On April 7, 1993, three teenage boys died by drowning in a swimming pool at a Ramada Rolling Green Hotel in Andover, Massachusetts. The deaths resulted in a lawsuit against the Ramada and its owners. The drownings came at a time when many area hotels were being constructed without deep ends in their pools, or were renovating their pools to remove them, according to hospitality industry professionals.

==Background==
The victims, twin brothers George and Vincent Chin (16) and their brother Winston (13), were from Brooklyn, New York. They were traveling with their uncle Steven Yee, who had paid for the three boys, two of their siblings, and his own three children to join him in a tour group to Boston.

==Drownings==
The tour buses arrived at the Ramada Rolling Green Hotel in Andover just off Route 133 at around 9:30 p.m. Yee took a shower, while the boys, who did not know how to swim, went to the pool. The pool had a sign posted stating that it closed at 10 p.m.—it also stated that no one under 14 was allowed in the pool without adult supervision. No lifeguard was on duty, and Massachusetts law does not require one at hotel pools. Nor did the pool have a fence or a ladder in the deep end. Andover town law did not require fences around indoor pools; however, Ramada corporate standards did, and the Chin family alleged that state law also required it. As two of the boys played in the pool, their sibling began video-taping them. The water was 9 ft deep in the deep end.

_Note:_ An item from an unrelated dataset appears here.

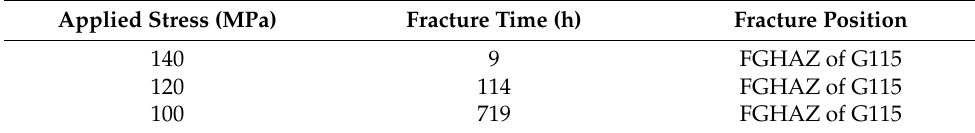
Figure 1. Welded joint: ( a ) Macro morphology of weld; ( b ) Weld cross section The axis of the creep specimen is perpendicular to the welding direction. The gauge length is 25 mm and the diameter is 5 mm. The weld is located in the middle of the gauge length section, and the axis of the specimen is located in the middle of the joint wall thickness. The creep test was carried out at 675 ◦ C with 140 MPa, 120 MPa and 100 MPa stress respectively. The creep life and fracture position are shown in Table 2. Table 2. G 115/Sanicro25 joint creep rupture test results.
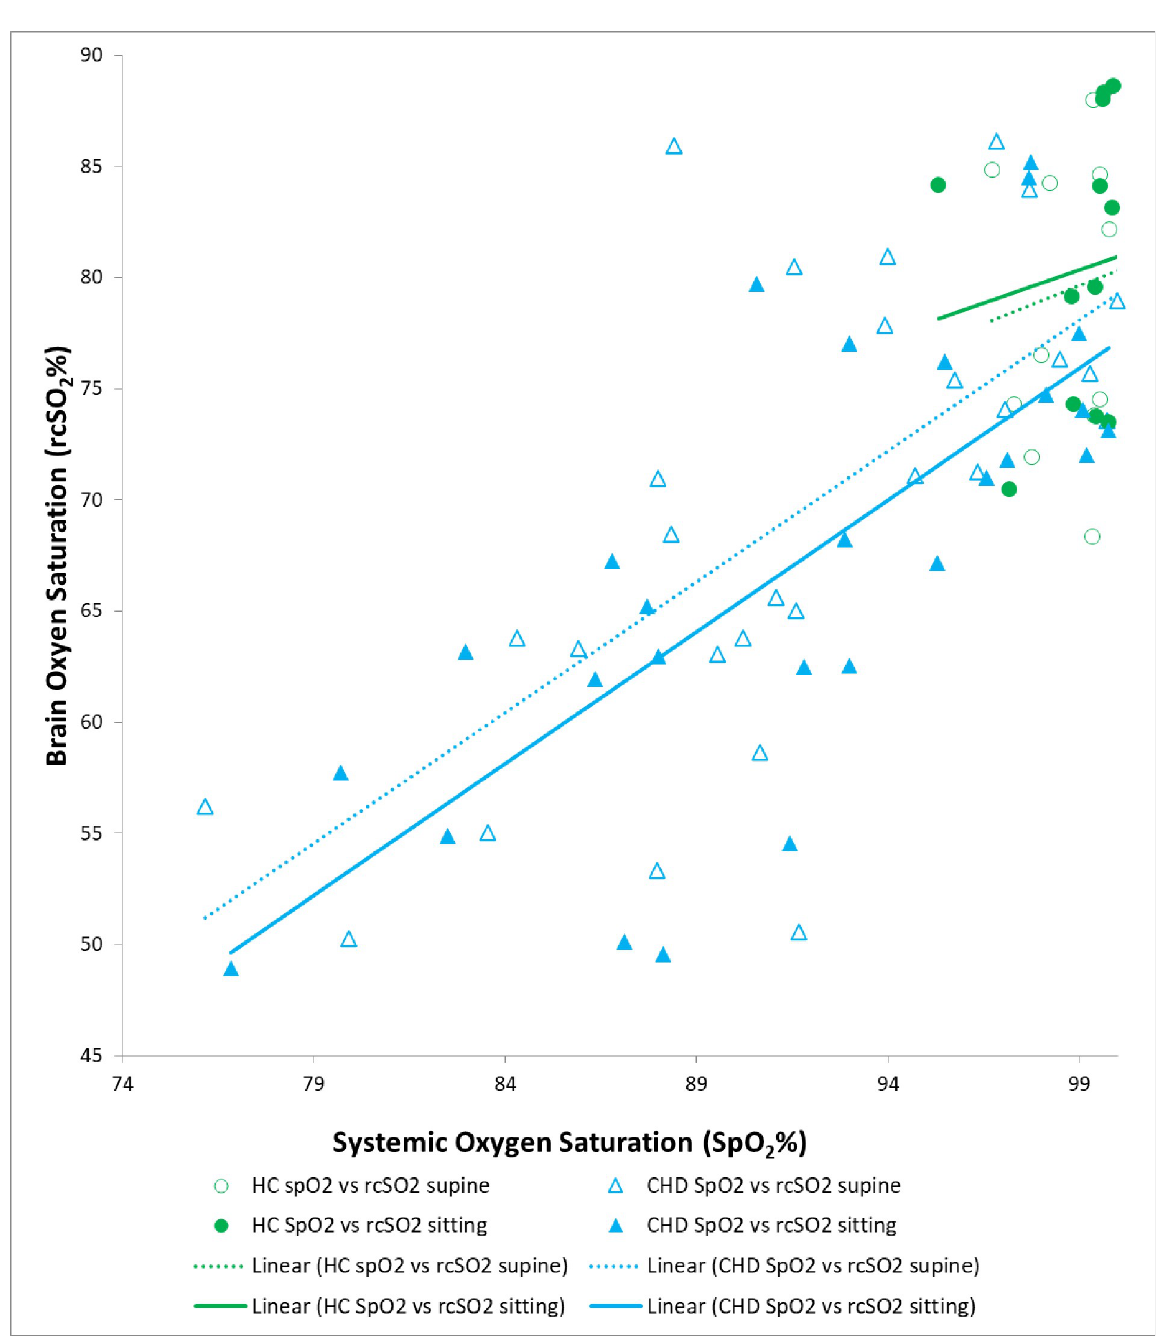
Fig 3. Association of brain oxygen saturation (rcSO 2 ) with systemic oxygen saturation for CHD and healthy infants in supine and sitting postures. The significant correlation of rcSO 2 with SpO 2 is apparent in each posture within each group. In addition, a difference in mean rcSO 2 values between the HC and CHD groups is apparent after accounting for the correlation of rcSO 2 with SpO 2 , in that the regression lines are nearly parallel, though the CHD regression lines extend nearly 10 rcSO 2 units below the HC regression lines. CHD = congenital heart disease; HC = healthy control; rcSO 2 = regional cerebral oxygen saturation; SpO 2 = peripheral oxygen saturation. posture interaction were similar when excluding preductal peripheral arterial oxygen satura- tion as a covariate ( β = -2.4; 95% CI = -4.11, -0.68; p = 0.006). Including fractional tissue oxy- gen extraction as an additional covariate did not appreciably alter these findings.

According to police, at one point Vincent and Winston began moving toward the deep end, until the water was above their heads; their siblings thought they were just playing, but when they did not emerge, their siblings began yelling for help and threw them a life preserver. George dived into the pool in a rescue attempt, while his cousin went into the hotel to try to find someone to help. A pool maintenance man would later testify that he saw them playing in the pool but did not mention this fact to co-workers or managers. At the time, the night manager and another employee were on the way to the pool to close it, but stopped to chat with the pool maintenance man, delaying their arrival. By the time they came to the pool, they found the boys already submerged. The night manager jumped into the pool and pulled them out. However, the employees lacked aquatic rescue skills and could not render further assistance.

Vincent was taken to Lawrence General Hospital in the neighboring town of Lawrence, while Winston was taken to St. John's Hospital (now Saints Medical Center) in Lowell; both were declared dead on arrival. George was still alive when removed from the pool, and was taken by helicopter to Brigham and Women's Hospital in Boston, where he was pronounced dead at 6:18 a.m. the following morning. The parents flew to Boston that day to identify the bodies and arrange their return to New York.

==Aftermath==
About 500 mourners attended the boys' funeral, which was held on April 13 at the Wah Wing Sang Buddhist funeral home. Mayor David Dinkins spoke briefly. The Brooklyn Chinatown branches of the Lions Club and Kiwanis, together with the Chinese-American Voters' Association, started a fund to provide aid to the family, as the father was then unemployed. Ramada Rolling Green and its owners offered the Chin family a $1.8 million settlement in January 1996, which they rejected. Instead, they filed a wrongful death and negligence suit. They hoped to spark changes in Massachusetts law to require lifeguards at hotel pools, in the way that law in New York City already did. Jury selection was completed on January 29. During deliberations, one member of the jury was dismissed for reading a newspaper article about the case. The remaining members of the jury failed to reach a verdict. On February 16, presiding judge Nancy Gertner declared a mistrial.